CHECK YOUR UNDERSTANDING —
• 1. From the rows below, copy out word for word the part running from the start of the rows through the line containing "讓地板可以無限次重複使用。", leaving out the pictures.
• 2. Go on with the forum thread on the whirlpool return pipe from where it stops.

SUPPLIED TEXT —
****************
# Whirlpool Return Pipe



## thefrothologist (25/6/15)

Hi, I'm trying to build a return pipe out of stainless steel that will allow me to recirculate the wort through a pump to do my whirlpool. I'm running a 90˚ elbow at the top of a 20G Blichmann G2 kettle so will need a decent length of mandrel bent 1/2" SS tubing but am having no luck finding anything for a reasonable price. I've already got the 1/2" compression fitting connected to the elbow.

Can anyone recommend someone who manufactures pieces like this or can supply the tubing? I'm based in Sydney.

This is a similar concept though not so sure I would go for such an acute angle at the bottom. Any help would be greatly appreciated.

Thanks,

Daniel


----------



## NewtownClown (25/6/15)

You may want to research the best position for whirlpool returns; from memory, the consensus is bottom third of your smallest batch and at a 30 degree tangent. It doesn't have to be stainless, copper is just as good


----------



## takai (25/6/15)

You can get 1/2" tubing relatively easily from automotive speed shops. They tend to use it for fuel supply pipes. 

Dont bother with mandrel bending though, 5x or 10x radius bends will be just as effective.


----------



## thefrothologist (25/6/15)

yeah, a 30° angle is ideal if coming in from the side though with a drop down pipe I might have to use a bit of guess work for the angle, going off different batch size it's tricky for the height as well, would love to have it adjustable, or have different lengths on hand...

thanks for the idea of speed shops, will make some calls, got everything in ss already so keen to keep it all consistent...


----------



## MastersBrewery (25/6/15)

I have a half roll of annealed SS tube ( about 5m ) left over from making my CFC and whirl pool thingy will post some pics when I get the chance. I'll be at ISB meeting Wednesday happy to discuss then if your going.

MB



ED: happy to bring in whirlpool thing to ISB if you want to have a closer look too


----------



## thefrothologist (25/6/15)

that could be perfect, had to look up annealed! is that better for bending? I'll be at the ISB meeting so that would be perfect, can chat and organise it then...


----------



## MastersBrewery (25/6/15)

will see you there!


----------



## MastersBrewery (2/7/15)

Lads be sure to do a good cleaning run after install and all should be good. Great to meet you guys. Post some pics when you're all done.


----------



## thefrothologist (2/7/15)

Will do mate. Hopefully will get it done this weekend ready to brew on Sunday. Hope you like smokey beers as that's what will be the first brew to be done with the new attachment! Photos will follow soon.

Thanks again!


----------



## Fat Bastard (2/7/15)

Just a thought, your return looks like it's very low in the vessel and might create a fair bit of turbulence, upsetting the trub cone. I did a fair bit of development work in mine and came to te conclusion that the best spot for it was about 1/3 of the way to the bottom, measured from te post boil wort level. Your's doesn't look like it'll be too hard to modify if you decide it doesn't work where it is, but it's something to bear in mind.


----------



## thefrothologist (2/7/15)
****************
STUDY MATERIAL —
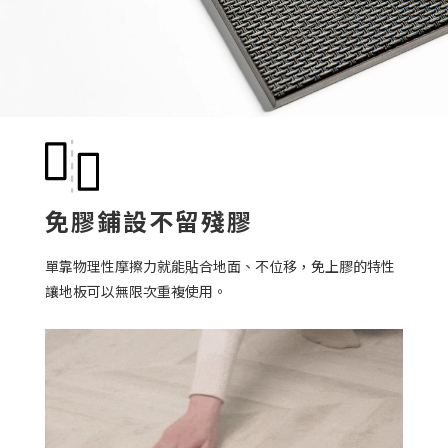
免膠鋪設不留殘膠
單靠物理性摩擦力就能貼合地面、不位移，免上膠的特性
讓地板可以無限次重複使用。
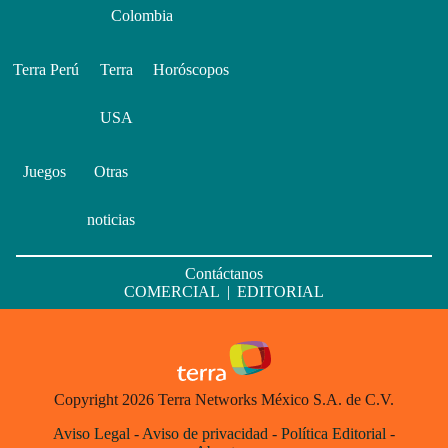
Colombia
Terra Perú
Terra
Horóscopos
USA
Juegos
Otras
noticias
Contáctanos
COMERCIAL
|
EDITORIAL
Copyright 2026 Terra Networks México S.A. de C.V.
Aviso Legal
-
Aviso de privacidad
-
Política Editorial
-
****************
ANSWERS TO THE PROBLEMS —
• 1.
免膠鋪設不留殘膠
單靠物理性摩擦力就能貼合地面、不位移，免上膠的特性
讓地板可以無限次重複使用。

• 2.
Thanks Fat Bastard! Totally agree. The photo was just one I found on the internet to best describe the idea I wanted to replicate. You're totally right that the inlet should be roughly a 1/3 from the bottom and ideally at a 30˚ tangent to the kettle wall. I'll post photos once mine is up and running as an example if anyone else wants to modify their kettle the same way. Hopefully I can get a photo of the trub pile post transfer to show the effectiveness of it...


----------



## Fat Bastard (2/7/15)

Sorry, my post might have been a bit confusing, I have mine 1/3 of the way from the top. or 2/3 of the way to the bottom from the post boil wort level. High enough to avoid turbulence kicking up more trub from the bottom, low enough to push the wort column around efficiently. Bit hard to tell in the pic below, but the return is the one on the right. I also found a very slight upward angle works better than a horizontal inlet.


----------



## thefrothologist (2/7/15)

Good to know about the upwards angle brig beneficial, I'll take that into account for the first brew...

from what I remember I think having a wider whirlpool tank is better and have the inlet a 1/3 from the bottom is also good, possibly as if you are using a separate tank you would want to minimise splashing at the start of transfer so having it closer to the bottom would work better, possibly very different in the sense of recirculating within the same vessel, perhaps looking at commercial combination kettle/whirlpool tanks might help?


----------



## thefrothologist (2/7/15)

btw, that's a very tidy kettle you have there, what system are you running?


----------



## thefrothologist (28/7/15)

So, thanks MastersBrewery, the pipe works perfectly, I was completely out with my estimation of how tall out kettle was as well! Considering running the whirlpool without the hop blocker as that's the only thing stopping flow now and I have a feeling it's disrupting the whirlpool?


----------



## takai (28/7/15)

I quite like the minimal trub blocker design that SS Brewtech use on their kettles. Not sure how effective it is though, but ill be doing something similar on my new kettle.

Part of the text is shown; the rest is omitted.